02/08/2003 Published in NST-PROP
A Buyer Watch Article by National House Buyers
Most units in residential strata schemes such as flats, apartments and condos are small in size so that they
can be affordably priced to suit the budgets of home-makers just starting out in life, such as singles and newlyweds.
This price is often coupled with an attractive sales pitch: You only need a small downpayment, while the monthly repayment on the
mortgage will be equivalent to renting a similar unit in the area! And as the icing on the cake, there are the recreational
facilities and services promised to make a deal almost irresistible. Yes, many a homemaker has been seduced by the glamorous
images of life in a stratified unit in the sky. Unfortunately, the actual act of living in one can be quite different. Here are
some things you have to be mindful of:
Consider the monthly service fee a developer might impose on you. As owner of one of the building’s units,
you’re required to pay this charge, which covers maintenance and management of the project’s common areas. However, unlike a
mortgage, you never pay it off - it’s a recurring expense you have to accept until the day you sell your property.
Nap-shot, the service fee is also guaranteed to rise over time, due to inflation and the expensive maintenance cost of equipment
such as lifts, swimming pools, landscaped gardens and even the security services. As any long-time apartment owner will attest,
your contribution to service charges can actually be a compounding cost which is not tax-deductible.
In fact, some strata unit owners are required to also pay service tax on their monthly fees.
It’s taken a long, long time for many stratified homes to be issued with their own titles, and even in such a
situation, it’s only happened in cases where the developer is still around to apply at “its cost and expense” for the strata
titles to be transferred to you.
Without the titles, you will have to pay an administrative fee to get the developer to consent to a sale and transfer. With the
lethargy of the Ministry of Land & Cooperative Development in administering and enforcing the strata title law, you have to be
prepared that the state of affairs isn’t going to change any time soon.
Another area of concern has to do with the price you can obtain when it’s time to sell your unit and upgrade.
How much do you think you’ll be able to obtain?
If you acknowledge the fact that your target buyers are those without fat wallets, like how your financial condition used to be
when you first bought the unit, then you must also concede that unless there’s a dramatic rise in salary among the buyers, your
property won’t be able to substantially grow in value. If it does, it will exceed their purchasing power, thus putting your
property in the hands of a different target audience who may, or may not, “appreciate” what you have to offer - in every sense of
Another threat to your home’s value comes from the other strata unit owners. Chances are, when it comes time for you to put it on
the market, you’ll be joining a throng of other vendors. With so many properties for a prospective buyer to choose from, why would
he select yours? Do you have a unique advantage, or an interior design to die for?

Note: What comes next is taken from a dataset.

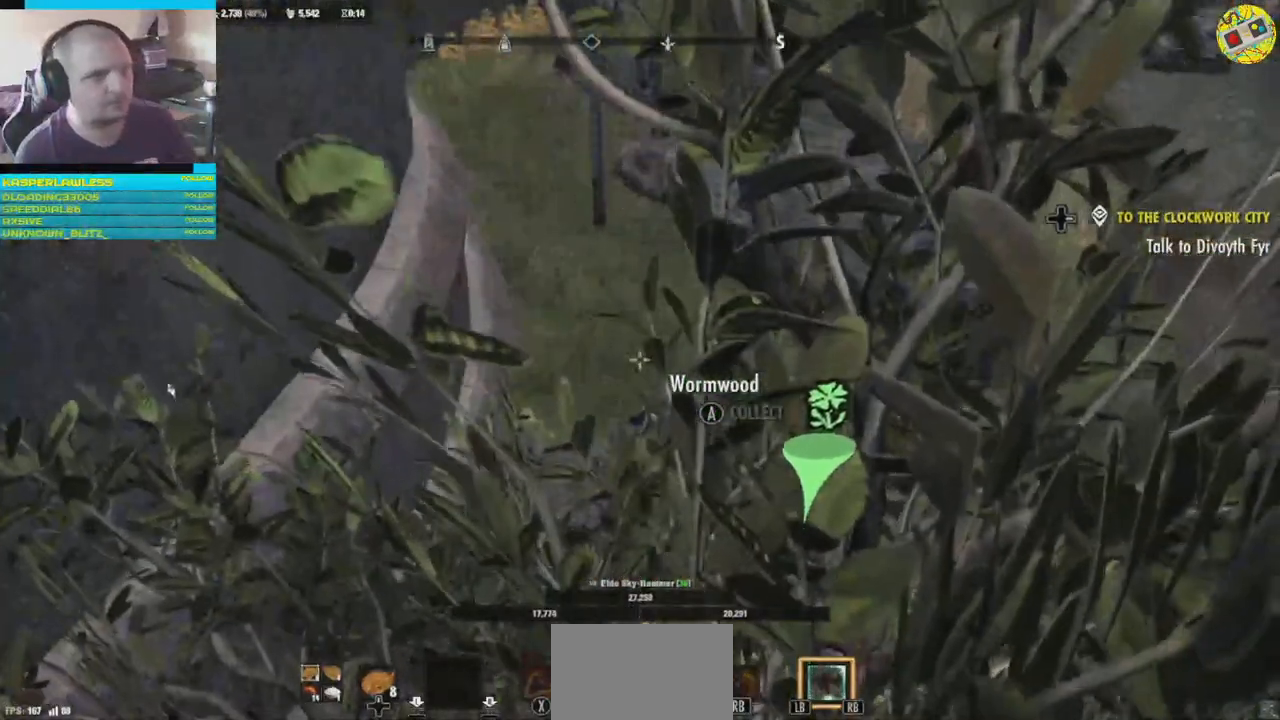
{"buttons": [], "left_stick": "center", "right_stick": "center", "events": []}
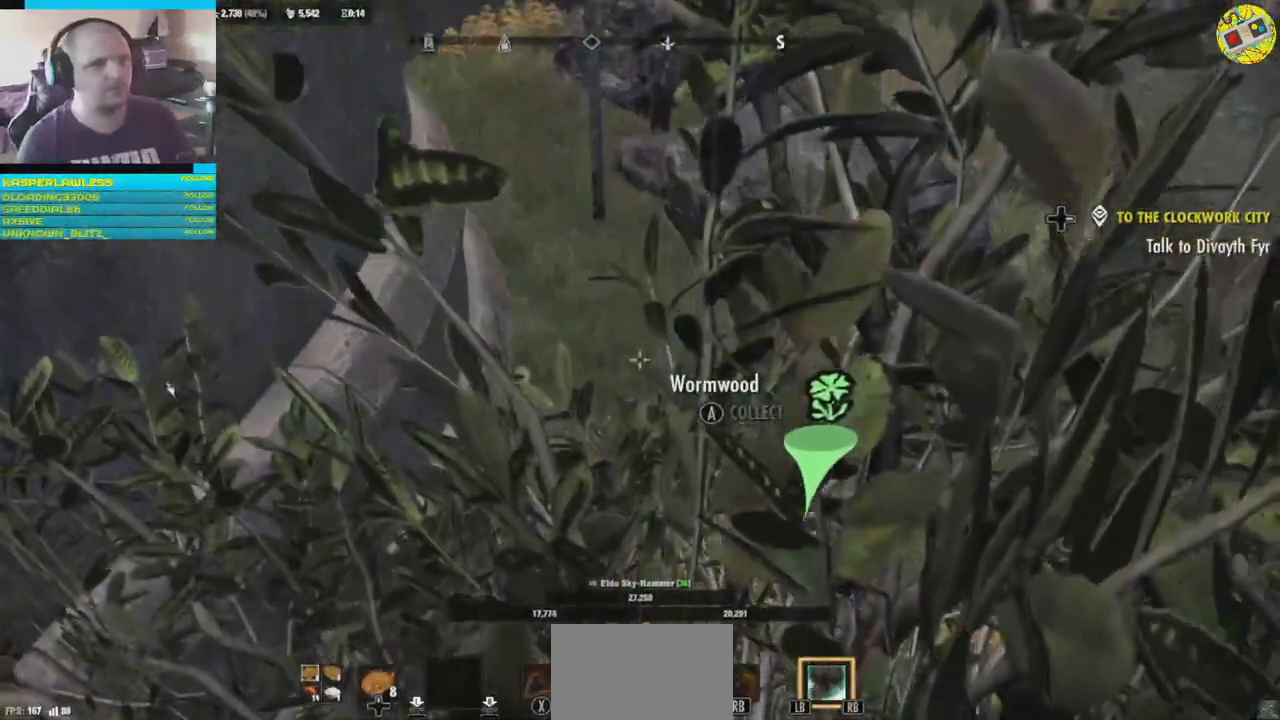
{"buttons": [], "left_stick": "center", "right_stick": "left", "events": [[217, "right_stick", "left"]]}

If both answers are “no”, then your only other marketing gambit could lie in offering a lower price compared to others, which
could make it difficult for units to maintain their values.
Also, be reminded that a purchaser would have to obtain a valuation report before obtaining a mortgage to finance the acquisition.
This appraisal usually involves comparing your unit against recent transactions of similar properties. That means if another
vendor was distressed, or was compelled to give a substantial reduction in price for one reason or another, it could reflect on
your unit’s price.
However, this would also be applicable to other types of mass housing, such as standard terraces.
A flip through the Classifieds section of major dailies will show that there are plenty of units for rent in a
certain apartment or condo project. This is usually because the owners have moved to better premises, but can’t find buyers for
their units yet, leaving them with little alternative but to become landlords.
If you’re contemplating the same thing, there are a few things to note: One is competition from the developer itself. As it could
have several units to lease out, you’ll have to give a tenant a better deal than what the developer is offering. This could mean
reducing your asking rent.
Also, the presence of too many owners trying to rent out their units could create a case where you might not be able to sell your
unit even if you have a buyer! This is because a mortgage lender could reject your buyer’s application for a loan, unless at least
half of a building is owner-occupied.
Obviously, smart lenders would check to make sure a project has sustainable rents and capital values before extending a loan to a
borrower. They know that tenant-filled buildings usually are not as well maintained as owner-occupied ones, and that poor upkeep
could cause rents to spiral downwards as disrepair starts to creep in. Once that occurs, property values would fall, placing the
lender’s loan at risk.
These words of advice aren’t meant to frighten you away from owning a home, even if it is in a stratified project. What they
intend to do is open your eyes so that you can make informed decisions on owning the best home you can afford.